Journal aléatoire d'un alcoolique en sevrage

lafaille

Jour n°19

Six mois de loyer à payer, ma propriétaire qui porte plainte contre Fout-Le-Camp, c'est le monde du grand n'importe quoi. Comme si ce pauv'chien pouvait payer le loyer. En croquettes, peut-être ? Ou si elle a un penchant zoophile ? Ah c'est dégueulasse, non non et non, tu ne te taperas pas mon chien. Mon chien, c'est ma femme.

Je regarde en-dessous de mon matelas, quelques piécettes en cas de disette alcoolique, mais je ne le suis même plus alcoolique, entre les deux, la position du pire. Et la vie ne vous aide pas à rester sobre. On a l'impression qu'elle s'obstine, elle vous enchaîne et vous dis, ben alors on n'irait pas s'en payer un ? Elle se marre bien cette salope. Puis elle vous laisse seul. On verra au printemps, elle ne peut pas me virer, c'est la trêve hivernale. En attendant je vais réfléchir. Y a bien une solution. Fout-Le-Camp me renifle, ah tu veux sortir, toi ? Viens.

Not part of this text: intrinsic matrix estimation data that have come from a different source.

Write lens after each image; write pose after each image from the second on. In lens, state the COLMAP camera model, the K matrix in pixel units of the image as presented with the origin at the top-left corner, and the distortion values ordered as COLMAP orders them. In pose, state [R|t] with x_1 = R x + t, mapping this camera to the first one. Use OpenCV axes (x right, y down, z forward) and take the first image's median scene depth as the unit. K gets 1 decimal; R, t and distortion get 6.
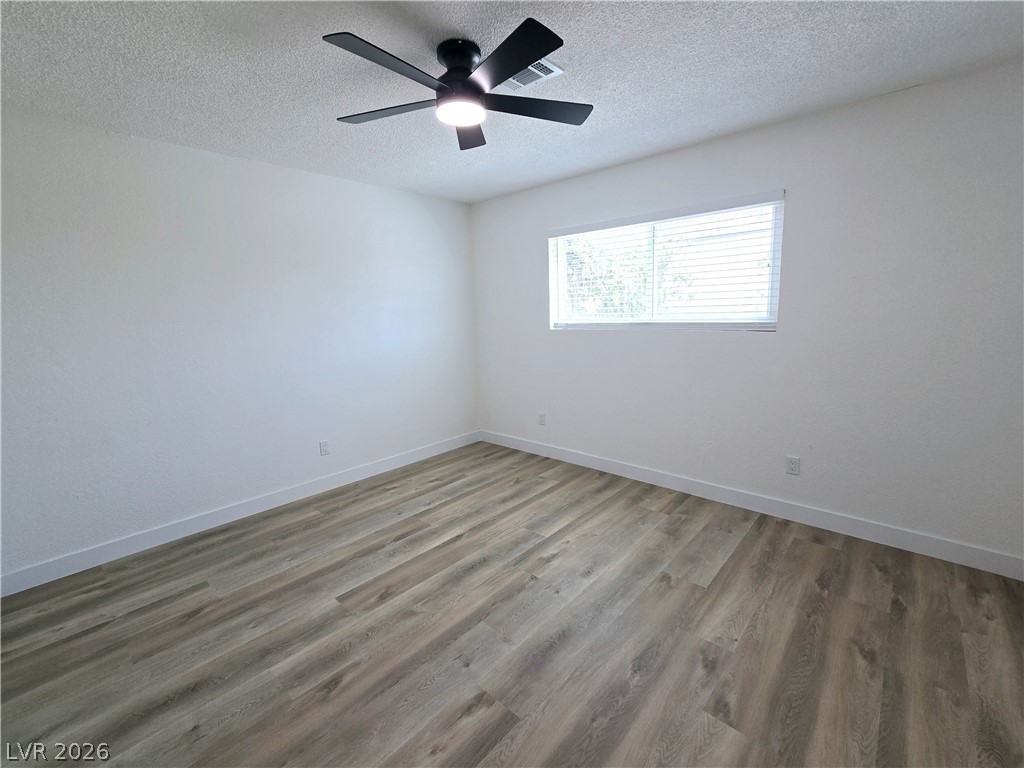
lens RADIAL K [[441.8, 0, 511.3], [0, 441.8, 377.9], [0, 0, 1]] dist [-0.002895, 0.003744]
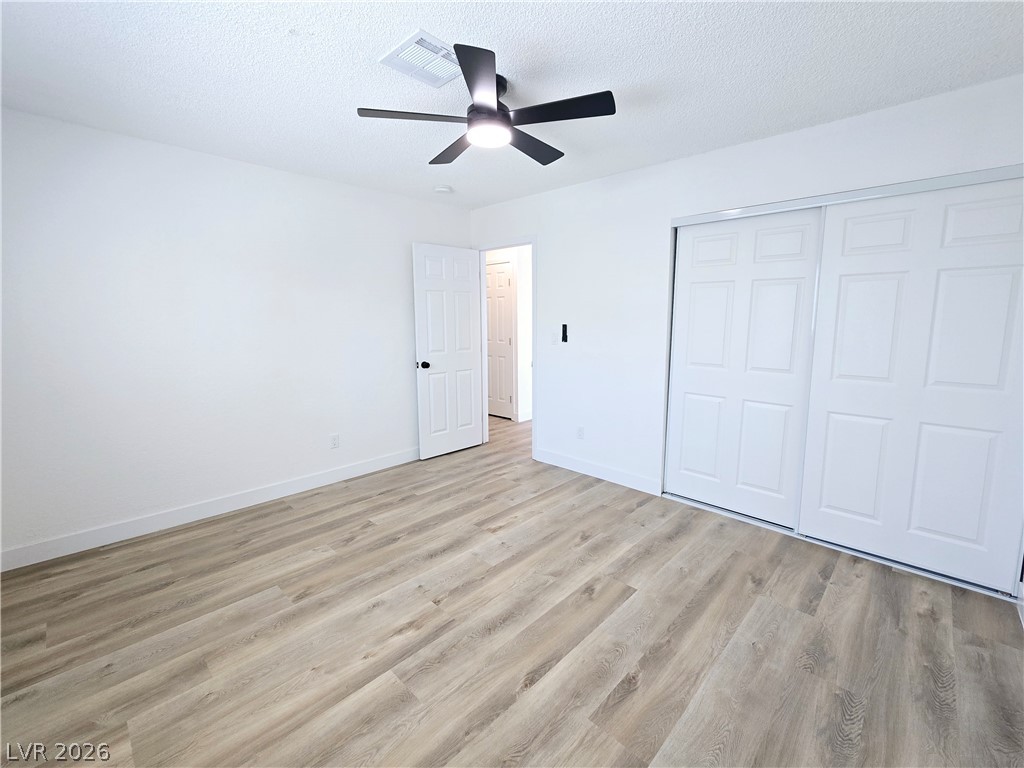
lens RADIAL K [[441.8, 0, 511.7], [0, 441.8, 385.2], [0, 0, 1]] dist [-0.002895, 0.003744]
pose [[-0.999157, 0.025242, 0.032361, -0.146674], [0.034022, 0.950428, 0.309077, -0.258771], [-0.022955, 0.309917, -0.950486, 1.727787]]
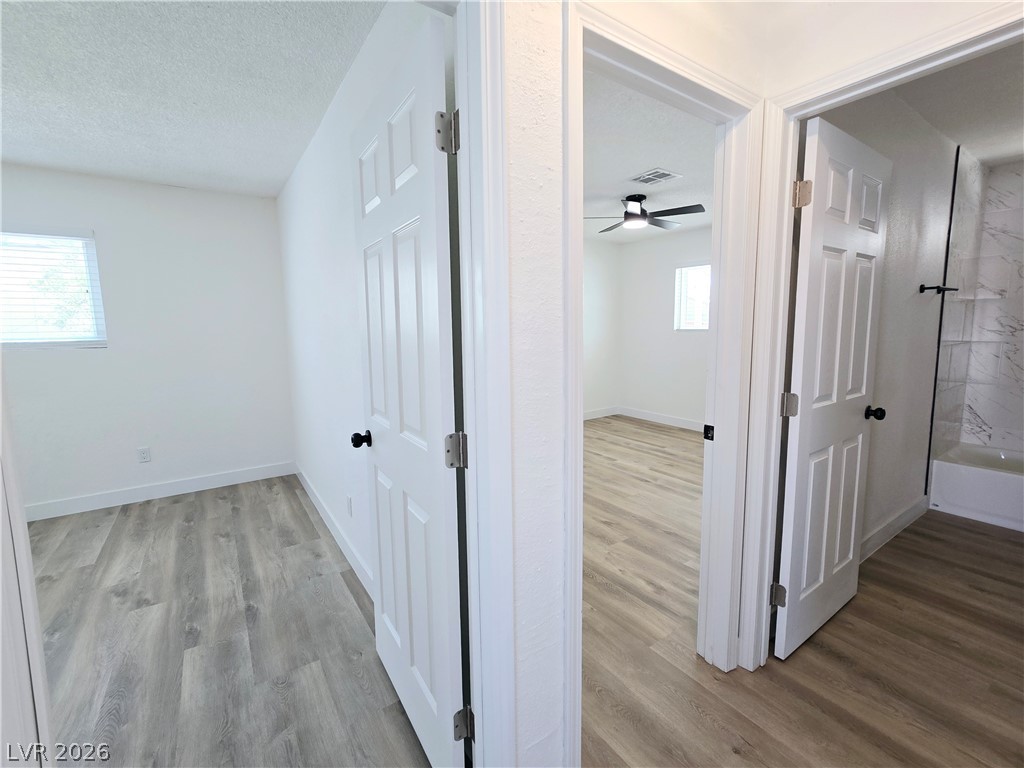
lens RADIAL K [[441.8, 0, 516.7], [0, 441.8, 375.0], [0, 0, 1]] dist [-0.002895, 0.003744]
pose [[0.219319, -0.082488, 0.972160, -0.381660], [0.158249, 0.986233, 0.047981, 0.100346], [-0.962734, 0.143320, 0.229353, -0.383668]]
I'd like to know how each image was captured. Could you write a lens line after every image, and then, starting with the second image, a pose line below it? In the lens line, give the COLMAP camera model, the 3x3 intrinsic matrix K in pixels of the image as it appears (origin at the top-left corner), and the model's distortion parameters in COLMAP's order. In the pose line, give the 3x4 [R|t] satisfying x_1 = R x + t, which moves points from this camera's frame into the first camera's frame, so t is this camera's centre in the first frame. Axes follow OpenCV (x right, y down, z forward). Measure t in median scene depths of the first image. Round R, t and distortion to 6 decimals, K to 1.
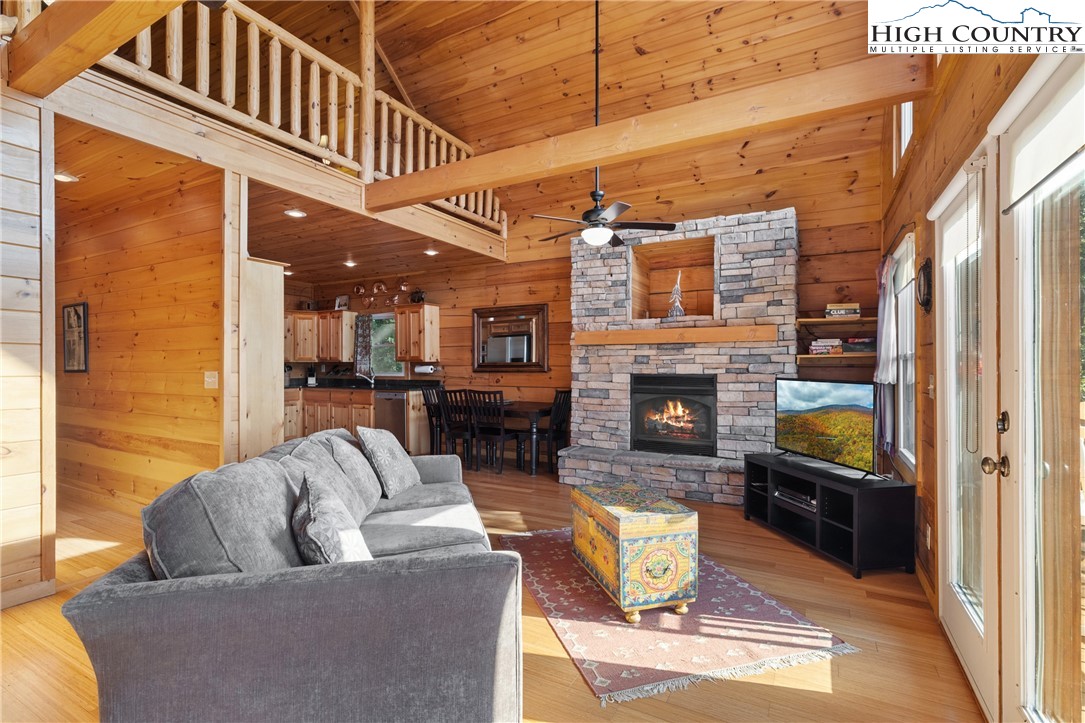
lens RADIAL K [[502.2, 0, 534.2], [0, 502.2, 362.6], [0, 0, 1]] dist [-0.001411, 0.000840]
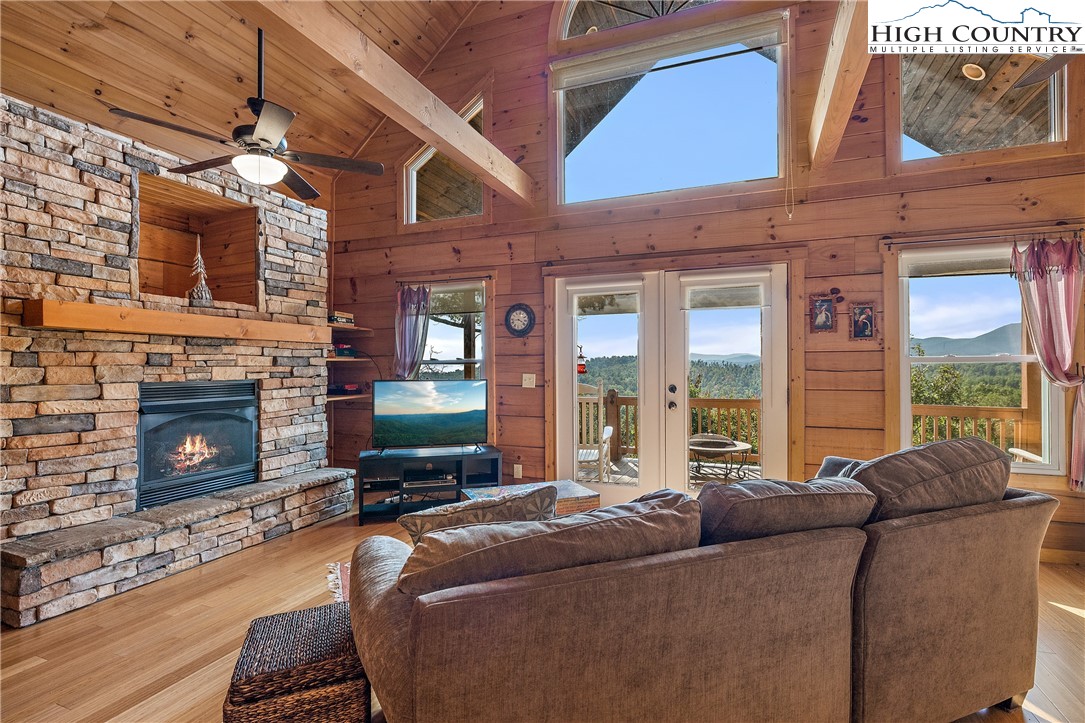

Sorti de l'appartement, je croise une vieille connaissance de comptoir, une qui était belle, mais qui aujourd'hui, a cette beauté encore plus belle des âmes détruites. Il suffit de traverser ses yeux pour comprendre que Suzanne n'a pas euevraiment le choix, les larmes du monde dans un regard. Fatal. Une balle perdue entre les deux yeux, œil du cyclope d'une lucidité mortelle. Elle me tape sur l'épaule, elle est devenue muette, depuis qu'elle a perdu son fils dans un accident de voiture, rien ne peut la rendre plus morte qu'elle ne l'est, même pas cette putain de faucheuse. Je lui souris, elle me répond en caressant Fout-Le-Camp, et part sourire contrarié aux lèvres de rester encore seule une fois de plus au comptoir. J'ai mal au bide, je suis tout retourné de cette rencontre, je vomis dans le premier parc, Fout-Le-Camp me voyant malade arrête sa course aux os de poulet, et vient près de moi pour me réconforter. Elle s'appelait Suzanne, c'était mon premier flirt. Je ne lui en veux pas. Et merde, ça revient, la gerbe des souvenirs.